§ EXERCISE INSTRUCTIONS: Pictures excluded, output the lines of the data below between the one holding "サンタのそり イラスト" and the one holding "MCI có đề cập", inclusive, exactly as they stand.

(Saved entries)

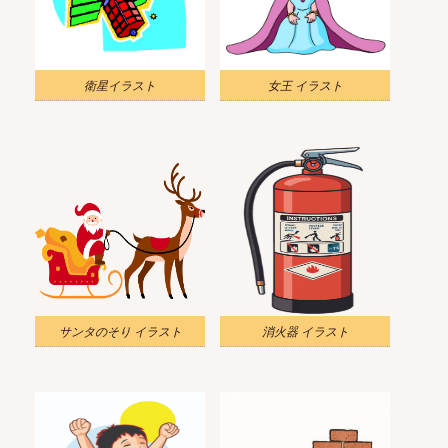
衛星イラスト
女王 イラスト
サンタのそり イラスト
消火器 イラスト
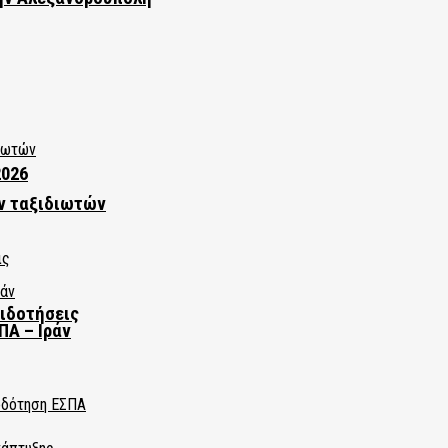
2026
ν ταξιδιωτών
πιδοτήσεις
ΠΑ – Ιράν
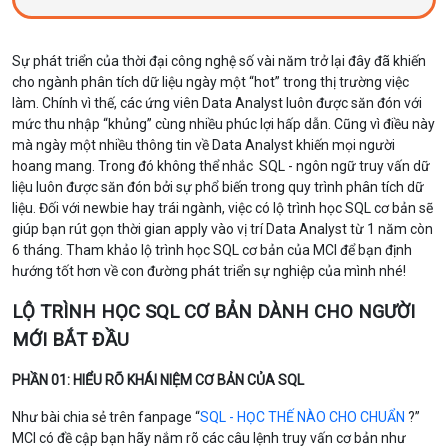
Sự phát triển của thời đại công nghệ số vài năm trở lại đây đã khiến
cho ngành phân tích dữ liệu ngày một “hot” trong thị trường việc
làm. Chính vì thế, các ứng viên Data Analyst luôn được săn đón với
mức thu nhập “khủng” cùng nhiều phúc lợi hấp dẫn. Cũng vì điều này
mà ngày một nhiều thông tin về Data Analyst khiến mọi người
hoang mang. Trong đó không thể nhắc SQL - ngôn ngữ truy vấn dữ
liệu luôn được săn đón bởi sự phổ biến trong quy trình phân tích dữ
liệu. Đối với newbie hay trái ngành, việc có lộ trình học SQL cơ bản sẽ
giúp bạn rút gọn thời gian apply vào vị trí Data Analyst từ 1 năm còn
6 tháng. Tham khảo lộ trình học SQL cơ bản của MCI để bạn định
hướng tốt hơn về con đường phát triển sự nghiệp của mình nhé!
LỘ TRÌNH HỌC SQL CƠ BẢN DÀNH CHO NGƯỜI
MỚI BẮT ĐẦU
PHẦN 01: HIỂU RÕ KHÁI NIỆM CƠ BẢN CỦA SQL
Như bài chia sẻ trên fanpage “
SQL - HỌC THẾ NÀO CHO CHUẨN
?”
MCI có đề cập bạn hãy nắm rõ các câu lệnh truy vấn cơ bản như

* * *

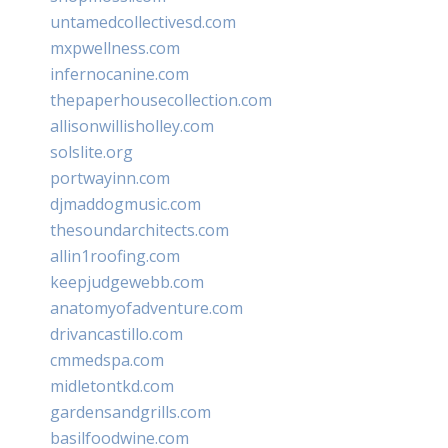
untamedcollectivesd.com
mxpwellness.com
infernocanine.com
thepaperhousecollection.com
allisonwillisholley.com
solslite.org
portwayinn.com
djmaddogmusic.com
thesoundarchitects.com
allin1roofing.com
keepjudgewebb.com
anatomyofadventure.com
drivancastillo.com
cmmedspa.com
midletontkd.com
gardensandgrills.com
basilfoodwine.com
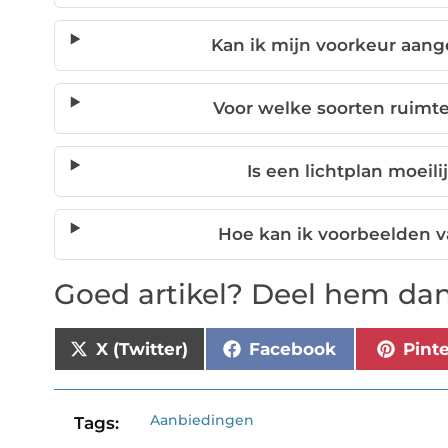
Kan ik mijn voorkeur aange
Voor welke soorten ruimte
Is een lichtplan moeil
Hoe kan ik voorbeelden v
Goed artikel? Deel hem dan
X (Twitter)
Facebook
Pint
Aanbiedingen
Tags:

§ SOLUTION FOR THIS PROBLEM:
サンタのそり イラスト
消火器 イラスト
2026
ν ταξιδιωτών
πιδοτήσεις
ΠΑ – Ιράν
Sự phát triển của thời đại công nghệ số vài năm trở lại đây đã khiến
cho ngành phân tích dữ liệu ngày một “hot” trong thị trường việc
làm. Chính vì thế, các ứng viên Data Analyst luôn được săn đón với
mức thu nhập “khủng” cùng nhiều phúc lợi hấp dẫn. Cũng vì điều này
mà ngày một nhiều thông tin về Data Analyst khiến mọi người
hoang mang. Trong đó không thể nhắc SQL - ngôn ngữ truy vấn dữ
liệu luôn được săn đón bởi sự phổ biến trong quy trình phân tích dữ
liệu. Đối với newbie hay trái ngành, việc có lộ trình học SQL cơ bản sẽ
giúp bạn rút gọn thời gian apply vào vị trí Data Analyst từ 1 năm còn
6 tháng. Tham khảo lộ trình học SQL cơ bản của MCI để bạn định
hướng tốt hơn về con đường phát triển sự nghiệp của mình nhé!
LỘ TRÌNH HỌC SQL CƠ BẢN DÀNH CHO NGƯỜI
MỚI BẮT ĐẦU
PHẦN 01: HIỂU RÕ KHÁI NIỆM CƠ BẢN CỦA SQL
Như bài chia sẻ trên fanpage “
SQL - HỌC THẾ NÀO CHO CHUẨN
?”
MCI có đề cập bạn hãy nắm rõ các câu lệnh truy vấn cơ bản như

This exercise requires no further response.